For the past Several Moons he has Held Down the Position of Assistant Cashier in the Home City Bank at 80 Beans a mo. but he writes the Boys that as soon as the Ante is Lifted to an Even Hundred he will make an Extended Visit.
(MORAL—He should have Passed Away as a Child.)

5-: From The Wichita Daily Eagle (Wichita, Kansas) of Friday 28th April 1922:

Get New Names.—Cake Eaters have gone into the discard in Wichita, insofar as their names are concerned, according to young women who are considered authority on such subject. They no longer are dubbed “cake eaters,” but are called “cookie pushers” and “gutter pups.”

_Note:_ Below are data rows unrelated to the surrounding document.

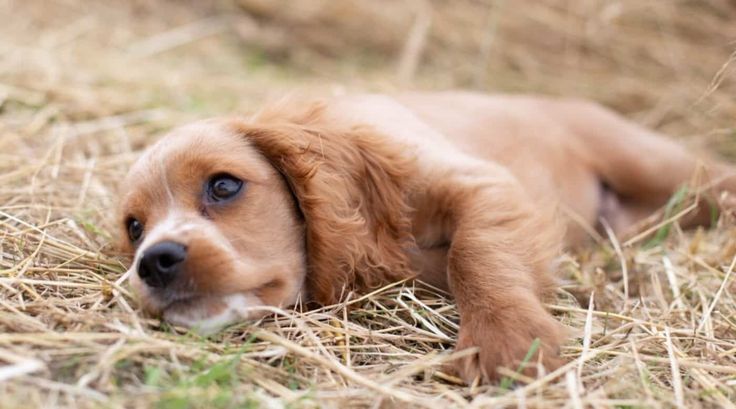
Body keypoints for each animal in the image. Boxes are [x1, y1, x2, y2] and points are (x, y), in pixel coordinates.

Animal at [118, 91, 732, 382]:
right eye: (134, 228)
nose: (155, 261)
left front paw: (506, 340)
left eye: (224, 185)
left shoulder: (484, 184)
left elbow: (475, 252)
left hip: (653, 162)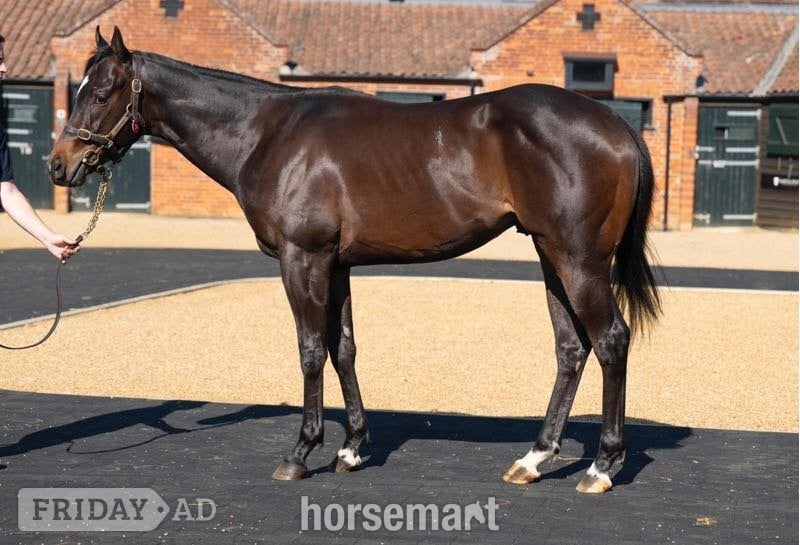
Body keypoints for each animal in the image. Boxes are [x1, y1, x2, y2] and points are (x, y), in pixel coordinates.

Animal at [49, 27, 661, 494]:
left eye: (101, 93)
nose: (59, 165)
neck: (267, 134)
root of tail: (617, 124)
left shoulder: (302, 259)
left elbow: (310, 351)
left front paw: (302, 452)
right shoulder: (336, 264)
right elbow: (343, 349)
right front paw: (351, 450)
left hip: (578, 259)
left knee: (610, 340)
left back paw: (602, 467)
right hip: (549, 254)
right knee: (571, 348)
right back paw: (534, 459)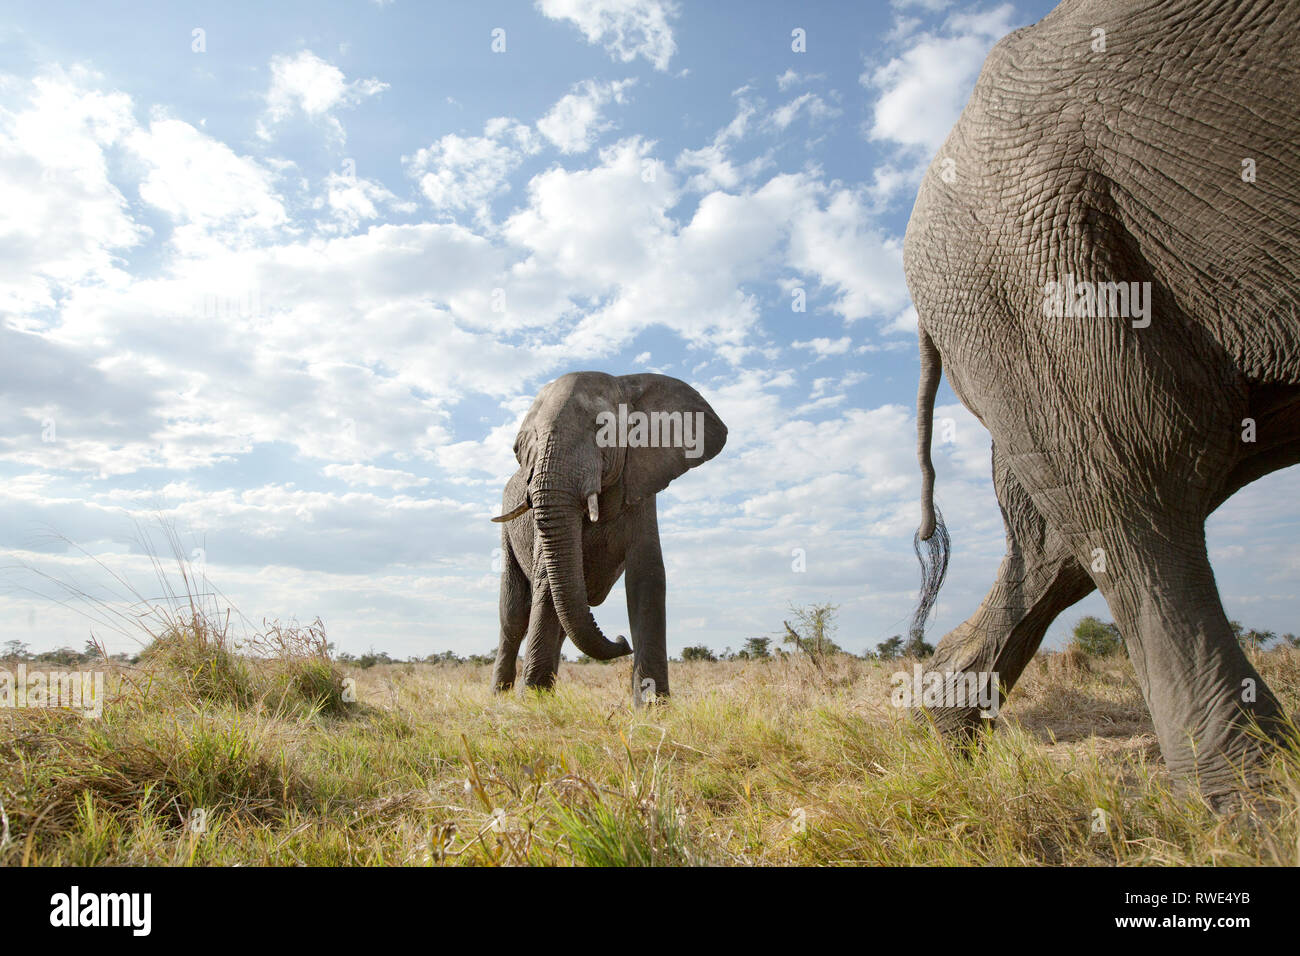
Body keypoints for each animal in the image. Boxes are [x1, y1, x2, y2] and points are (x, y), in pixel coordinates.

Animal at [488, 374, 728, 702]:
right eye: (524, 445)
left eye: (601, 429)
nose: (622, 641)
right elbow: (546, 580)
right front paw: (531, 703)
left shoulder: (641, 484)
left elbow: (646, 576)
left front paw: (653, 705)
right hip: (506, 537)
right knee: (513, 616)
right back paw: (499, 697)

The expression cookie pusher came to denote a diplomat employed by the U.S. State Department, regarded as being excessively occupied with entertaining dignitaries and doing little meaningful work. The earliest occurrence that I have found is from The Evening Star (Washington, D.C.) of Thursday 17th January 1924:

Spats, Tea, Cookie Types of Envoys Hit at Hearing

“White spats, tea drinkers and cookie pushers” should be eliminated from the diplomatic corps, Hugh Gibson, minister to Poland, told the House foreign affairs committee in urging passage of the Rogers bill for reorganization of the diplomatic and consular services.
Mr. Gibson declared that “halo chasers” also are unwholesome elements in the services and under the bill could be relegated to inconspicuous places.
Wilbur J. Carr, director of the consular service, told the committee the increased salaries provided by the measure would both attract and retain valuable men.